DATA TO USE section start
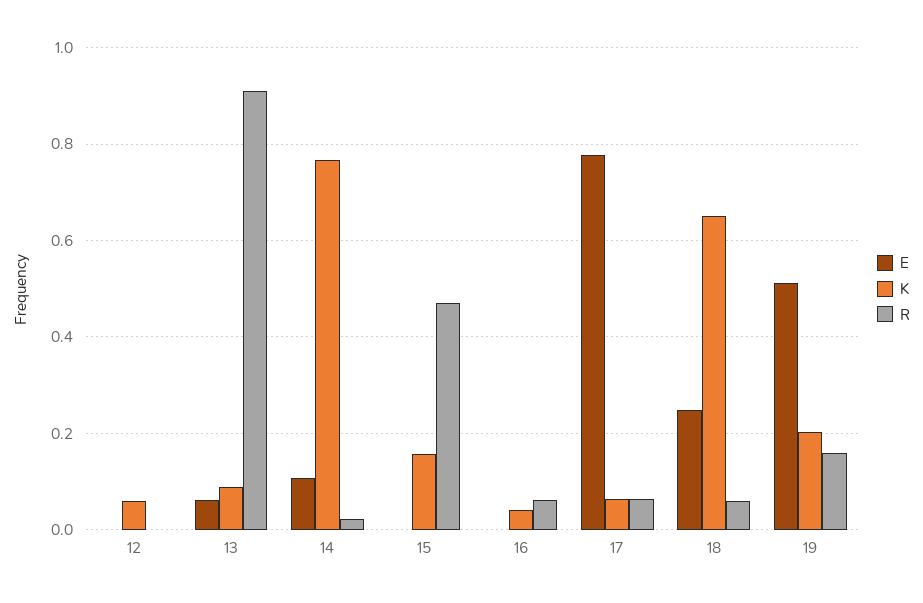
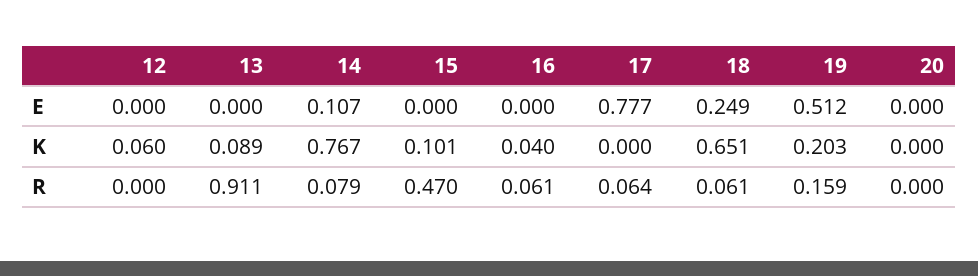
  {
    "E": {
      "12": 0,
-     "13": 0.06,
+     "13": 0,
      "14": 0.107,
      "15": 0,
      "16": 0,
      "17": 0.777,
      "18": 0.249,
-     "19": 0.512
+     "19": 0.512,
+     "20": 0
    },
    "K": {
      "12": 0.06,
      "13": 0.089,
      "14": 0.767,
-     "15": 0.16,
+     "15": 0.101,
      "16": 0.04,
-     "17": 0.06,
+     "17": 0,
      "18": 0.651,
-     "19": 0.203
+     "19": 0.203,
+     "20": 0
    },
    "R": {
      "12": 0,
      "13": 0.911,
-     "14": 0.02,
+     "14": 0.079,
      "15": 0.47,
      "16": 0.061,
      "17": 0.064,
      "18": 0.061,
-     "19": 0.159
+     "19": 0.159,
+     "20": 0
    }
  }

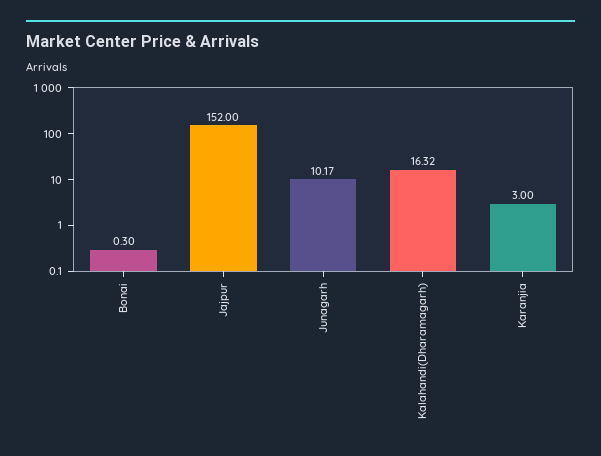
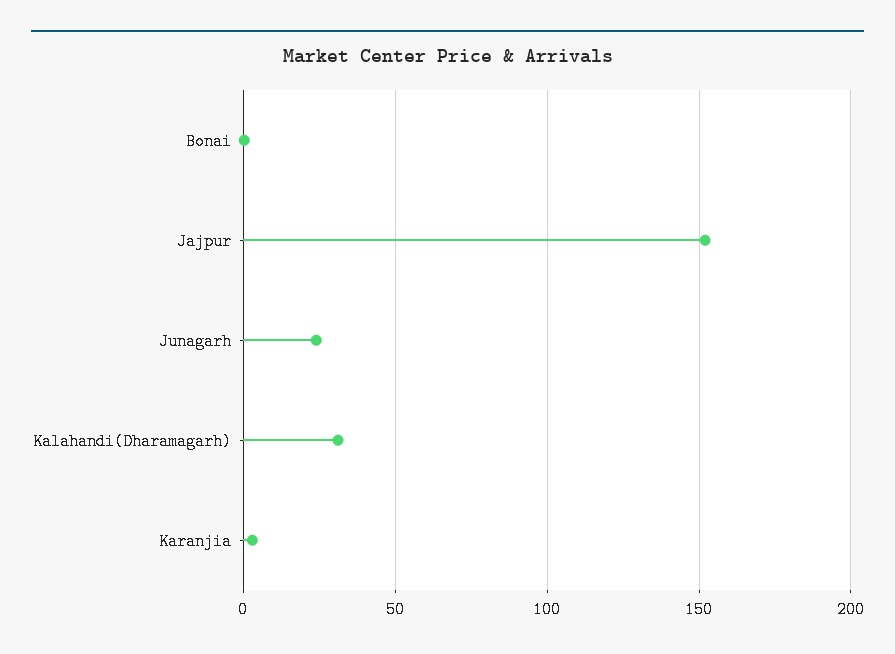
  {
    "Bonai": 0.3,
    "Jajpur": 152,
-   "Junagarh": 10.17,
+   "Junagarh": 25,
-   "Kalahandi(Dharamagarh)": 16.32,
+   "Kalahandi(Dharamagarh)": 30,
    "Karanjia": 3
  }

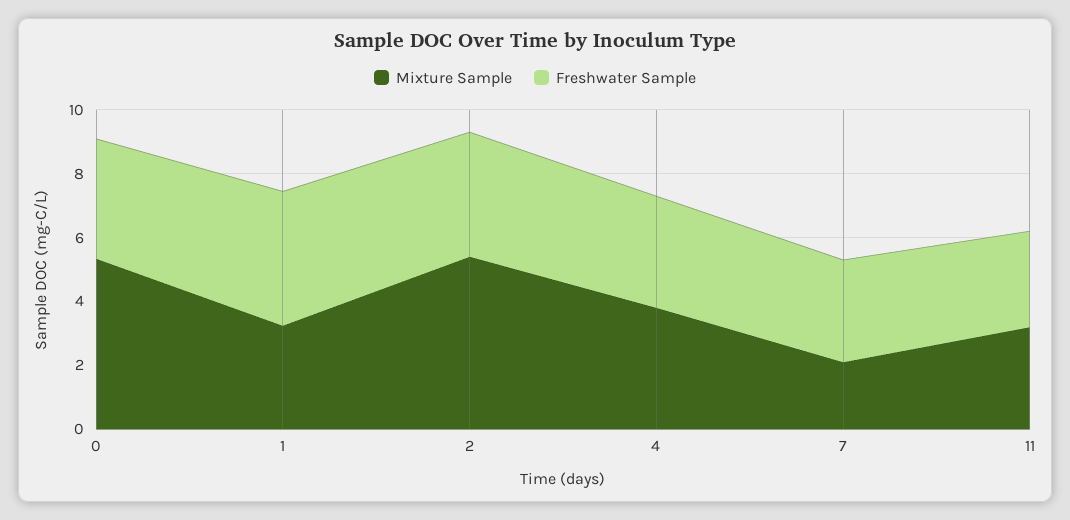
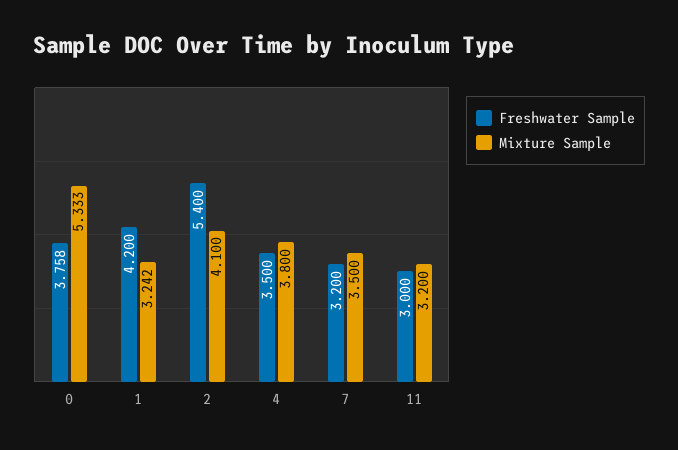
  {
    "Mixture Sample": {
      "0": 5.333,
      "1": 3.242,
-     "2": 5.5,
+     "2": 4.1,
      "4": 3.8,
-     "7": 2,
+     "7": 3.5,
      "11": 3.2
    },
    "Freshwater Sample": {
      "0": 3.758,
      "1": 4.2,
-     "2": 4,
+     "2": 5.4,
      "4": 3.5,
      "7": 3.2,
      "11": 3
    }
  }

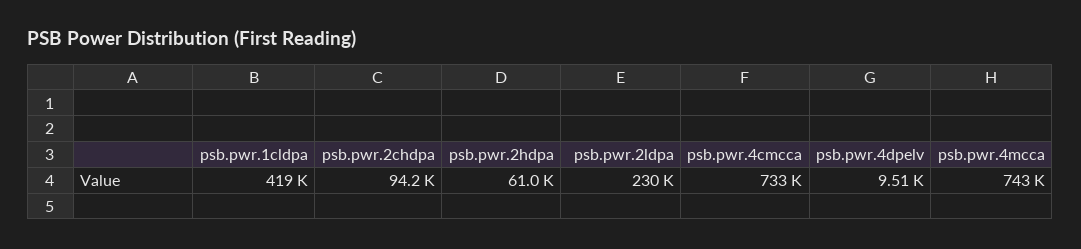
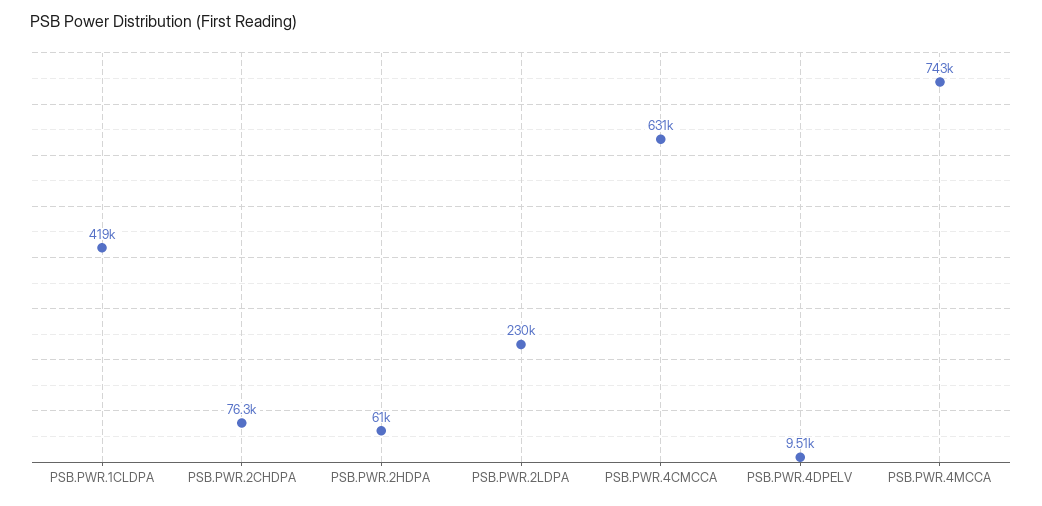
  {
    "psb.pwr.1cldpa": 419000,
-   "psb.pwr.2chdpa": 94200,
+   "psb.pwr.2chdpa": 76300,
    "psb.pwr.2hdpa": 61000,
    "psb.pwr.2ldpa": 230000,
-   "psb.pwr.4cmcca": 733000,
+   "psb.pwr.4cmcca": 631000,
    "psb.pwr.4dpelv": 9510,
    "psb.pwr.4mcca": 743000
  }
DATA TO USE section end
PROBLEM TO WORK ON: Check the data above and report how many lines include the word "Dharamagarh", using a bare number.

RESPONSE AREA: 2